Consider the following hierarchy of categories:
The following example models the tree using Child References, storing the reference to the node’s children in the field children:
db.categories.insertMany( [
{ _id: "MongoDB", children: [] },
{ _id: "dbm", children: [] },
{ _id: "Databases", children: [ "MongoDB", "dbm" ] },
{ _id: "Languages", children: [] },
{ _id: "Programming", children: [ "Databases", "Languages" ] },
{ _id: "Books", children: [ "Programming" ] }
] )
The query to retrieve the immediate children of a node is fast and straightforward:
db.categories.findOne( { _id: "Databases" } ).children
You can create an index on the field children to enable fast search by the child nodes:
db.categories.createIndex( { children: 1 } )

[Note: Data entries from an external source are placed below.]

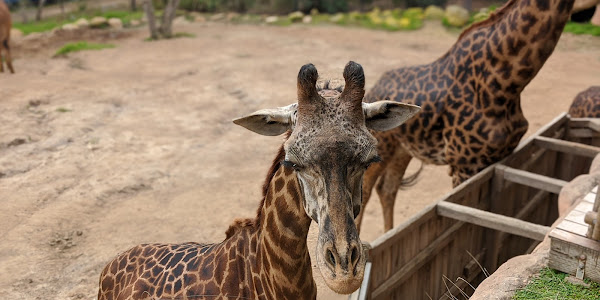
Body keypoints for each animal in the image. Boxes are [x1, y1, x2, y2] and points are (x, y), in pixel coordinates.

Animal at [356, 0, 576, 232]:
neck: (506, 85)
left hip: (402, 149)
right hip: (383, 146)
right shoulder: (463, 165)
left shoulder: (495, 158)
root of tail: (375, 88)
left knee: (387, 189)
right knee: (367, 191)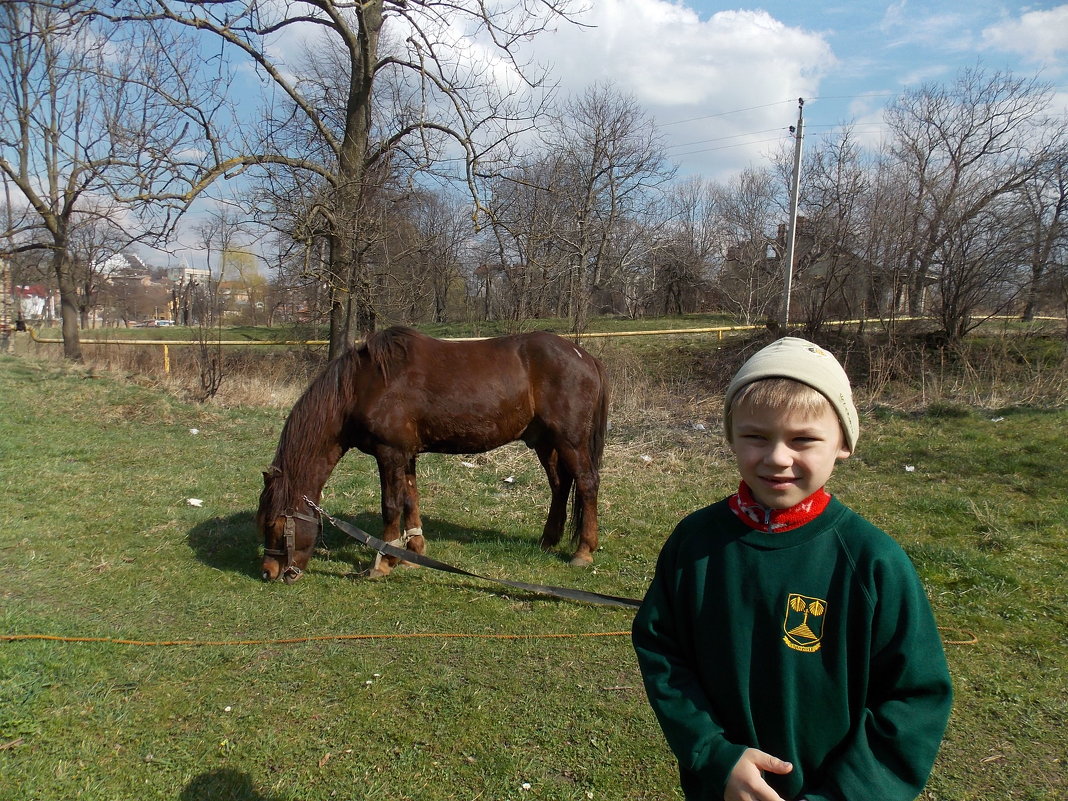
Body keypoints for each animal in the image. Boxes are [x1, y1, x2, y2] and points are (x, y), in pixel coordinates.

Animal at [256, 326, 610, 585]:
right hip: (545, 441)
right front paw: (413, 552)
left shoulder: (389, 453)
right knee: (560, 485)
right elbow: (410, 501)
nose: (269, 572)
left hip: (570, 440)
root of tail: (584, 356)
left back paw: (583, 551)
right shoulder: (406, 455)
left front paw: (383, 561)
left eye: (276, 524)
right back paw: (548, 540)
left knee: (587, 483)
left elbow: (391, 505)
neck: (362, 385)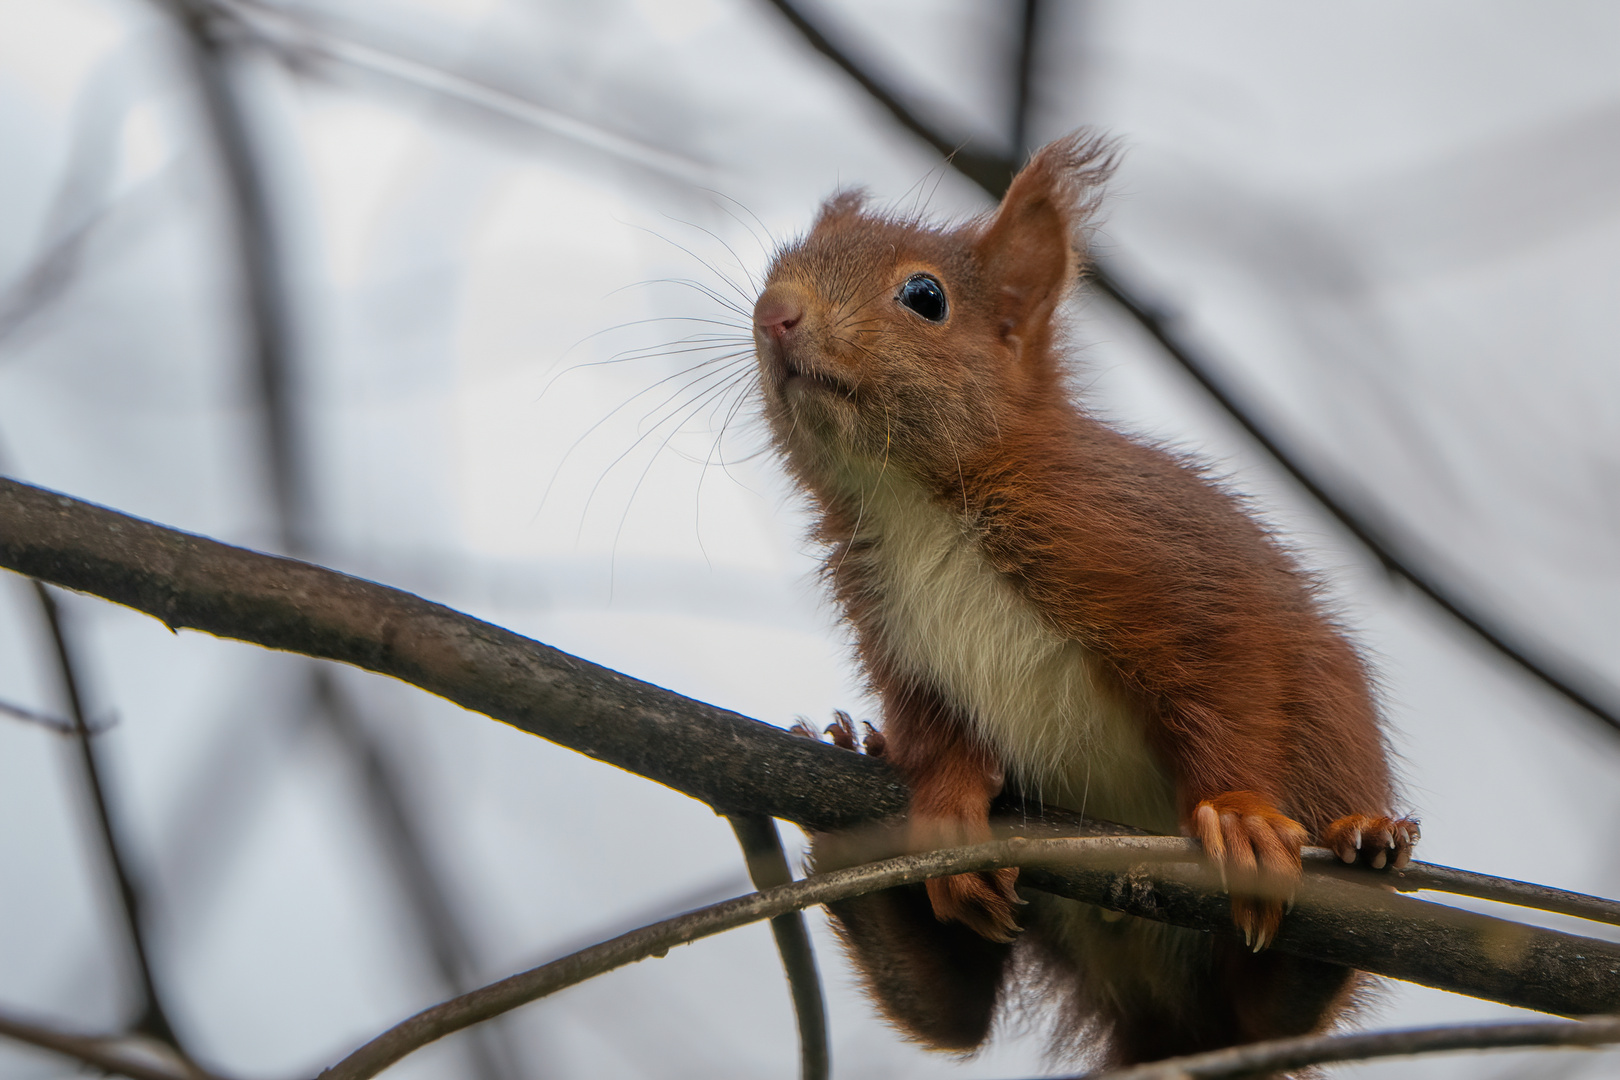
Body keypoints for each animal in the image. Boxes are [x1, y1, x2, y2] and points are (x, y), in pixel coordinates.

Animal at [745, 132, 1419, 1062]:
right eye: (778, 267)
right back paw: (855, 852)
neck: (912, 497)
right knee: (956, 1015)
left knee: (1273, 1012)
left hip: (1329, 735)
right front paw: (946, 802)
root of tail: (1168, 1025)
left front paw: (1240, 813)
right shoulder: (891, 626)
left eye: (925, 297)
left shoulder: (1149, 557)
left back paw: (1362, 850)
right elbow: (934, 723)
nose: (774, 312)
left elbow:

You can query for a node in the children field to find its parent node as well as its siblings:
db.categories.find( { children: "MongoDB" } )
The Child References pattern provides a suitable solution to tree storage as long as no operations on subtrees are necessary. This pattern may also provide a suitable solution for storing graphs where a node may have multiple parents.